R. Non trovo mai risposte a nulla, mi pongo solamente domande... Credo che la donna, anche se non ha figli, porti quasi sempre in sé una straordinaria generosità di madre, che si esplica in mille modi e defluisce in mille canali, e questo la espone a delusioni e ferite.

D. L'inquietudine e la complessità dell'universo femminile emergono prepotentemente dalle pagine del libro. Quanto c'è di lei nelle donne, così diverse tra loro, che accompagnano la vita del protagonista?
R. C'è molto di me in Eleonora e Maria. Sono portatrici di un pensiero forte, senza sbavature o compromessi, amano la verticalità. Nella vita della prima c'è qualcosa che mi appartiene profondamente: la crisi che la spinge a lasciare tutto, ad andare via, a tagliare i ponti con il passato con un colpo d'accetta. Io sono stata molto male, e in pochi mi hanno creduto.

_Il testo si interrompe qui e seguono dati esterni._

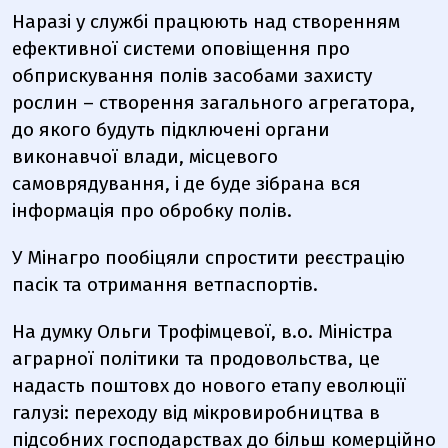
Наразі у службі працюють над створенням
ефективної системи оповіщення про
обприскування полів засобами захисту
рослин – створення загального агрегатора,
до якого будуть підключені органи
виконавчої влади, місцевого
самоврядування, і де буде зібрана вся
інформація про обробку полів.
У Мінагро пообіцяли спростити реєстрацію
пасік та отримання ветпаспортів.
На думку Ольги Трофімцевої, в.о. Міністра
аграрної політики та продовольства, це
надасть поштовх до нового етапу еволюції
галузі: переходу від мікровиробництва в
підсобних господарствах до більш комерційно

D. Leggendo i suoi libri si ha l'impressione che la scrittura abbia per lei un ruolo particolare, quello di dare voce ai sentimenti più profondi. È vero? Che cosa rappresenta per lei la scrittura e come ha scoperto di volersi dedicare a essa?
R. Ho sempre scritto, sin da piccola. A scuola ero la bambina che componeva bei temi commoventi che facevano piangere la maestra. Cercavo di rivelare il lato segreto, intimo, delle cose, dicevano che ero molto matura, forse ero solo infelice. La scrittura è stata poi anche lo strumento attraverso il quale ho elaborato gran parte della mia crisi e grazie al quale sono riuscita ad imprimere alla mia vita una svolta assolutamente impensata. Il giornalismo, poi, è l'altra faccia del mio amore per la scrittura: collaboro con una edizione regionale del Corriere della sera e spero di trovare spazi sempre più ampi per i miei articoli di costume, nei quali do libero sfogo ad un altro lato del mio carattere, non introspettivo e lacerato bensì graffiante, polemico e spesso scanzonato e divertente.

D. Sta già pensando al prossimo libro?
R. Veramente ho già cominciato a scriverlo tempo fa, ma poi l'attesa di questo mi ha deconcentrata e l'ho mollato lì. Ma sento che ora i personaggi mi chiamano perché io risolva i guai in cui li ho messi.